Cabinet further directed the Ministry of Finance, Planning and Economic Development to provide a supplementary budget for procurement of 10 million doses of the FMD vaccine.
This will facilitate vaccination of the affected and neighbouring districts that are at high risk, and thereafter, make it easy for veterinary authorities to lift quarantine restrictions.
“Government will in the next Financial Year (2024/2025) create a revolving/buffer fund to kick start the procurement of FMD vaccines for the entire 44 million susceptible domestic animal population,” the minister added.
Farmers will further have to comply with a bi-annual FMD vaccination and a proof of vaccination will be a pre-condition for trade in animal and/or animal products.
To substantially reduce the cost of the vaccine, Tumwebaze said that government will support the National Agricultural Research Organisation (NARO) to fast track FMD vaccine research and development.

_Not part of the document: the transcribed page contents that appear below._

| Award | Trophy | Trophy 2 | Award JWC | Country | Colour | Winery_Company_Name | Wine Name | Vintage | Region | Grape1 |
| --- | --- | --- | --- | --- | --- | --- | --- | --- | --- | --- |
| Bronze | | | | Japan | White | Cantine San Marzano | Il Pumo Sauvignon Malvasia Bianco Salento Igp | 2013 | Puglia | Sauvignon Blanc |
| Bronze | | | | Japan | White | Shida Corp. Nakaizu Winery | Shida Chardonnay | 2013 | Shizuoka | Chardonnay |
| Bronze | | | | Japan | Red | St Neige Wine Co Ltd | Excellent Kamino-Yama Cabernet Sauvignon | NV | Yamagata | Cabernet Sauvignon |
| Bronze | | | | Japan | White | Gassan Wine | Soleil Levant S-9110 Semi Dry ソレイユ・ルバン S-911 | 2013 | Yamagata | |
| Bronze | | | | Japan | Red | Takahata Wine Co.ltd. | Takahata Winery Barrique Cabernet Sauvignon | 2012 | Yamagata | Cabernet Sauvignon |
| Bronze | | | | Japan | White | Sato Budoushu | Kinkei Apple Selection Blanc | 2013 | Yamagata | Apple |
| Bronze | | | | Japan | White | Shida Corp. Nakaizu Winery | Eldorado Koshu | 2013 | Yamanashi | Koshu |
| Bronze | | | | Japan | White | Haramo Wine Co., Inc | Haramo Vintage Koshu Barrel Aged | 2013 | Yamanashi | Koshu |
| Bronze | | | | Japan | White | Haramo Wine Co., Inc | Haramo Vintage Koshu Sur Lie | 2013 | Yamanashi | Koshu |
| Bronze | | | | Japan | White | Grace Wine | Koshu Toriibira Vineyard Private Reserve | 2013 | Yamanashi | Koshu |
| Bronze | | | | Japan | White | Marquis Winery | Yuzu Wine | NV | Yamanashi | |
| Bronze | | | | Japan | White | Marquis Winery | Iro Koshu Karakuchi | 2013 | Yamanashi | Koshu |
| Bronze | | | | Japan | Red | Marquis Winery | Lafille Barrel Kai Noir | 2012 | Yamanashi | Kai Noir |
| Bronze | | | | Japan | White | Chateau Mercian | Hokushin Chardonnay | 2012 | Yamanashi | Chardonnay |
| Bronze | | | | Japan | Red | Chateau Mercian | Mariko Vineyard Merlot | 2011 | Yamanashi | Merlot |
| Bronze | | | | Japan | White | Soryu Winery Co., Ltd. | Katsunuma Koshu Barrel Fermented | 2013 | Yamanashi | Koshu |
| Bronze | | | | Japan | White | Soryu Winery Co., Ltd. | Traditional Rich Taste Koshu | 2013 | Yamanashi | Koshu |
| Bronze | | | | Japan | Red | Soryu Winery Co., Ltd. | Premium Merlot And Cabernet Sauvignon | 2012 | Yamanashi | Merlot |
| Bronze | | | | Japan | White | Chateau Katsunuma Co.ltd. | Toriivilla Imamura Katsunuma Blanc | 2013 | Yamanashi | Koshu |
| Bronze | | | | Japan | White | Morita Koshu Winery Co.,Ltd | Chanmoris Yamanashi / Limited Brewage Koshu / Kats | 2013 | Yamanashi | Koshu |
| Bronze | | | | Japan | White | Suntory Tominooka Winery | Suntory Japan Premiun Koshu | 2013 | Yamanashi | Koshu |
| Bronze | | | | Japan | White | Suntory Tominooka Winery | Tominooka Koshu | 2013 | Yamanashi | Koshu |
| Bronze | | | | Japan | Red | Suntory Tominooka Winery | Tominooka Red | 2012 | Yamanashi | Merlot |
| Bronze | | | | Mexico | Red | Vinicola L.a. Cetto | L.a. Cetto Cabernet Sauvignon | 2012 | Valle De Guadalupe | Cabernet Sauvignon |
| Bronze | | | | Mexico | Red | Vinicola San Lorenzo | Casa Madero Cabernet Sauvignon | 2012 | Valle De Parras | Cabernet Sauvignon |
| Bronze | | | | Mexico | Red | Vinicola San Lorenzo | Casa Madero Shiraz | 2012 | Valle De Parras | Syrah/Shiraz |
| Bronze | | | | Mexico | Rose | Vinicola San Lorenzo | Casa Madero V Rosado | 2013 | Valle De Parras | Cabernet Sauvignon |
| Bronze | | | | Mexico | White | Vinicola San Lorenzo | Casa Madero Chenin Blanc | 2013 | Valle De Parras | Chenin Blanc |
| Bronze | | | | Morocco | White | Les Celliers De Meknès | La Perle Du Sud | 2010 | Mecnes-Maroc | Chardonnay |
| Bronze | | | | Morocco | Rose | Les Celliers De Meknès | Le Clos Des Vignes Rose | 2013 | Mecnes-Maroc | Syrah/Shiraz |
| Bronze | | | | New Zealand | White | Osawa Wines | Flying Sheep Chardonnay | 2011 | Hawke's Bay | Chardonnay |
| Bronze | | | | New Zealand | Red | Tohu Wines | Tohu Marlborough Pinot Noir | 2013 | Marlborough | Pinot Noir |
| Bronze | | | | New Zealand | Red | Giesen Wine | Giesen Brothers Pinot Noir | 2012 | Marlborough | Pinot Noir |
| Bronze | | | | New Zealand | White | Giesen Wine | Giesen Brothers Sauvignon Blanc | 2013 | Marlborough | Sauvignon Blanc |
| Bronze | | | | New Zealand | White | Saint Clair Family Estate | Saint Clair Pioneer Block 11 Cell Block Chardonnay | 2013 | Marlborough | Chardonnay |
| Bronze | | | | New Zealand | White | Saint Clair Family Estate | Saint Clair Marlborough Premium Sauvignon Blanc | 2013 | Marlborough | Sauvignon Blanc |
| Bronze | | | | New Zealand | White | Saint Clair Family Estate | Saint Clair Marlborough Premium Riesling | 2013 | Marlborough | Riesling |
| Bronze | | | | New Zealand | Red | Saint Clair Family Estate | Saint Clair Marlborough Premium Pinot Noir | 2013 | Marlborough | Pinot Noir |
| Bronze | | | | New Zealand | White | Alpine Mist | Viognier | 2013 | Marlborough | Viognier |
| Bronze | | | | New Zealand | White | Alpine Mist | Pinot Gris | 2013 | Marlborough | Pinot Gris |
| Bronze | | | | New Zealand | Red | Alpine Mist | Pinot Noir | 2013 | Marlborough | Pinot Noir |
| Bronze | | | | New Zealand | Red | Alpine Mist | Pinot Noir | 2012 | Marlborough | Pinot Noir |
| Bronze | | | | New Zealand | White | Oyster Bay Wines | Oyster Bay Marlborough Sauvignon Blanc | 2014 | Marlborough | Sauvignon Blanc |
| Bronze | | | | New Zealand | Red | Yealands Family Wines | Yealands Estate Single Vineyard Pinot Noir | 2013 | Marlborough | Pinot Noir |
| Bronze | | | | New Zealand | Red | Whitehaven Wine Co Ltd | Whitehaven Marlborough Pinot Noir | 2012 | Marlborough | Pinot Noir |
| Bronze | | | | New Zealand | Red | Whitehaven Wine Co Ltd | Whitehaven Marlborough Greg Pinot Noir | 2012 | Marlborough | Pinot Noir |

“Transportation and procurement delays will also be mitigated thus guaranteeing a stable supply chain in the Country,” he said.
The Leader of the Opposition, Hon. Joel Ssenyonyi, however, questioned government’s commitment to support production of a vaccine, based on a Parliamentary resolution in 2015 for government to set up an FMD vaccine plant.
“Could you come to Parliament and tell us that here is a budget with specificities of what you want to do so that if Parliament does not support you, you blame Parliament. But there is nothing of the sort, you are only promising that a vaccine will be developed,” Ssenyonyi said.
Deputy Speaker Thomas Tayebwa said that since Parliament is in the budgeting process, consideration should be made to provide the required funds to curb the FMD.
“I hope it is fully reflected because there is willingness from Cabinet and Parliament. We should resolve this,” Tayebwa said.